→ Exercise text
++++

On ritual, digital impermanence, and the loss of a virtual wor


by

Kris Cirkuit





Notes on VR, memory, and the disappearance of digital places


Once there was a place. A calm place, a beautiful place.


I went there almost every evening, even if only for a few minutes before bed, to check on the plants and the animals. Some nights I stayed longer. Sometimes hours disappeared there without my noticing.


I knew all the songs. I knew where everything was.


I arranged plants carefully, moving them around until the space felt right. I chose which creatures lived there. I fed the fish. I changed the music depending on my mood. Sometimes I simply sat quietly and watched the ecosystem move around me.


Over time, the place stopped feeling like software.


It became a ritual.


The animals needed to be checked on. The plants need to be maintained. The world continued to exist between visits, and each time I returned, small things had changed. Creatures had moved. Plants had grown. If they were not fed and watered, they died.


I took photographs there in the same way people photograph gardens, holidays, or places they love.


Intellectually, I understood it was virtual reality. A headset. Code. Assets. A product.


Emotionally, it became a place.

The place was real, in VR.


There is something uniquely strange about digital impermanence. Physical places decay slowly. Buildings are demolished. Gardens become overgrown. There is usually a process of disappearance. Digital places can vanish instantly. One failed update, one closed server, one withdrawn source of funding, and an entire world disappears without leaving ruins behind.


Digital spaces often feel permanent while being extraordinarily fragile. We build routines around them, form memories inside them, attach periods of our lives to them, yet many exist only as long as a company can afford to maintain the infrastructure underneath them.


Maybe that is why I took photographs there so often.


I could only display two ecosystems at a time. Vivarims or Aquaruims, it did not matter which or if  there was one of each.  There was a limit of two. Older ones had to be sold to make space for new ones. Before selling them, I often took photographs. At the time, I thought of this simply as documenting spaces I liked. Looking back, I think I understood instinctively that digital places are fragile. Even before the project itself disappeared, the worlds inside it were already temporary.


One day, it did not load.


At first, I assumed something had broken. I deleted the game and downloaded it again. Still nothing.


Then I checked the Discord server.


The developers had announced that the project was being abandoned due to financial constraints. Not because it was bad. Not because nobody cared about it. In fact, the Discord was full of people expressing sadness and loss. Players shared memories, screenshots, favourite creatures, and favourite spaces. The developers themselves described it as “the game that we poured our hearts into making.”

++++

→ Material provided
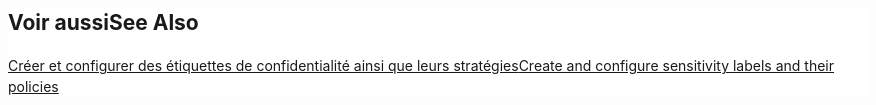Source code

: ## <a name="see-also"></a><span data-ttu-id="73776-219">Voir aussi</span><span class="sxs-lookup"><span data-stu-id="73776-219">See Also</span></span>

[<span data-ttu-id="73776-220">Créer et configurer des étiquettes de confidentialité ainsi que leurs stratégies</span><span class="sxs-lookup"><span data-stu-id="73776-220">Create and configure sensitivity labels and their policies</span></span>](../compliance/create-sensitivity-labels.md)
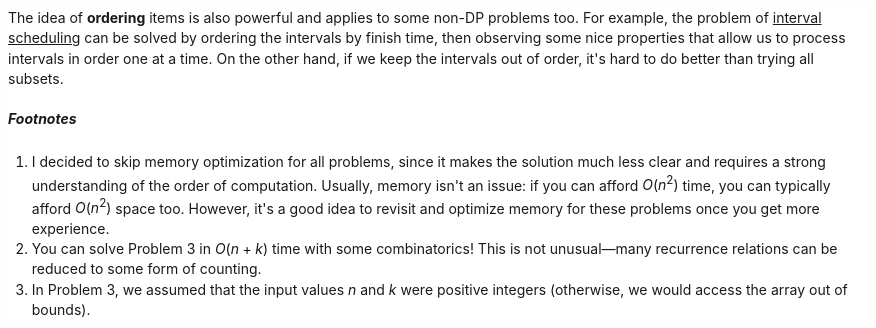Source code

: The idea of **ordering** items is also powerful and applies to some non-DP problems too. For example, the problem of [interval scheduling](https://cs-people.bu.edu/januario/teaching/cs330/su23/slides/CS330-Lec06.pdf) can be solved by ordering the intervals by finish time, then observing some nice properties that allow us to process intervals in order one at a time. On the other hand, if we keep the intervals out of order, it's hard to do better than trying all subsets.
##### Footnotes
1. I decided to skip memory optimization for all problems, since it makes the solution much less clear and requires a strong understanding of the order of computation. Usually, memory isn't an issue: if you can afford $O(n^2)$ time, you can typically afford $O(n^2)$ space too. However, it's a good idea to revisit and optimize memory for these problems once you get more experience.
2. You can solve Problem 3 in $O(n+k)$ time with some combinatorics! This is not unusual—many recurrence relations can be reduced to some form of counting.
3. In Problem 3, we assumed that the input values $n$ and $k$ were positive integers (otherwise, we would access the array out of bounds).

++++

→ Work task A
From the essay on the lost virtual world, copy verbatim the part that opens with the words containing "Once there was" and closes with "without my noticing.".
→ Work task B
In the essay on the lost virtual world, what reason did the developers give for abandoning the project?

→ Response box A
Once there was a place. A calm place, a beautiful place.


I went there almost every evening, even if only for a few minutes before bed, to check on the plants and the animals. Some nights I stayed longer. Sometimes hours disappeared there without my noticing.

→ Response box B
They abandoned it due to financial constraints.